On October 29, 2014, while participating in the civil disobedience campaign, called We Are Seneca Lake, Steingraber was arrested again with nine other protestors at the gates of Crestwood Midstream (formerly Inergy) for trespassing and blocking a chemical truck, which resulted in an additional charge of disorderly conduct. On November 19, in the Town of Reading Court, she was sentenced to 15-days in jail after refusing to pay her fine. She served 8-days in the Chemung County jail and was released. Steingraber detailed her experience in an Ecowatch article, "Why I am in Jail."

=== Unfractured ===
Steingraber was the subject of the 2018 documentary, Unfractured.

== Personal life ==
Steingraber lives in Trumansburg, New York with her husband Jeff de Castro, a sculptor and art restoration specialist, with their two children. In July 2019, Sandra Steingraber announced in an essay that she was gay, timing her announcement to coincide with LGBT STEM day.

== Bibliography ==

- The Spoils of Famine: Ethiopian Famine Policy and Peasant Agriculture (Cultural Survival Report 25) (1988, co-author), which raised issues of ecology and human rights in Africa.
- Post-diagnosis (1995), a volume of poetry on living with cancer.
- Living Downstream: An Ecologist Looks at Cancer and the Environment (1997), which proposed a relationship between cancer registry data and Toxics Release Inventory data.
- Having Faith: An Ecologist's Journey to Motherhood (2001), which explored fetal toxicology and genetics with respect to Steingraber's own pregnancy.
- The Falling Age of Puberty in U.S. Girls: what we know, what we need to know (2007), which reviews the epidemiology and etiology of the acceleration of puberty among girls in the USA.
- Raising Elijah: Protecting Our Children in an Age of Environmental Crisis (2011, Merloyd Lawrence Books) ISBN 978-0-7382-1399-6

==Awards and honors==
- 1997 – Named a Ms. Magazine Woman of the Year.
- 1998 – First annual Altman Award for "the inspiring and poetic use of science to elucidate the causes of cancer," from the Jenifer Altman Foundation
- 1998 – Will Solimene Award for "excellence in medical communication" from the New England chapter of the American Medical Writers Association.
- 1999 – Sierra Club heralded Steingraber as "the new Rachel Carson."
- 2001 – Biennial Rachel Carson Leadership Award from Chatham College, Rachel Carson's alma mater.
- 2006 – Received the Breast Cancer Fund's "Hero Award" along with Teresa Heinz Kerry.

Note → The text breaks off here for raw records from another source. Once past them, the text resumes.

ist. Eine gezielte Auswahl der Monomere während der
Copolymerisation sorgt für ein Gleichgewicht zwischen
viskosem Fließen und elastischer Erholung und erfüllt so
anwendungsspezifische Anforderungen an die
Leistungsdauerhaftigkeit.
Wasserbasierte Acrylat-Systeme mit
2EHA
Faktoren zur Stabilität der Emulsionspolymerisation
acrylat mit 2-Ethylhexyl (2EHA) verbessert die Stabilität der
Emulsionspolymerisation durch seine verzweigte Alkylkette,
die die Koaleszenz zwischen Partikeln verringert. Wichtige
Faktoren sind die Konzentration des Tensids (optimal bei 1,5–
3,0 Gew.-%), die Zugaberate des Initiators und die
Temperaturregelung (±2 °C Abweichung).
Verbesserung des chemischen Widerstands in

In recognition to honor and publicly thank those who have significantly helped advance our mission to identify and eliminate the environmental—and preventable—causes of breast cancer.
- 2008 – Honorary Doctor of Letters (D.Litt.) awarded by Lycoming College, Williamsport, PA, in recognition of excellence in research and writing.
- 2010 – Named one of the "25 Visionaries Who Are Changing Your World" by Utne Reader magazine.
- 2012 – Received the 17th Annual Heinz Award with special focus on the environment
- 2013 – Received the Doctor of Humane Letters honorary degree. award by SUNY college of Environmental Science & Forestry
- 2015 – Received the American Ethical Union's Elliott-Black Award "for protecting our planet and informing others on how to get active ..."
- 2015 - Received Breast Cancer Action's "Barbara Brenner Hell Raiser Award" for shining "a light on the links between toxic chemicals and breast cancer" and for bringing her "academic knowledge to the real world through political advocacy and direct action."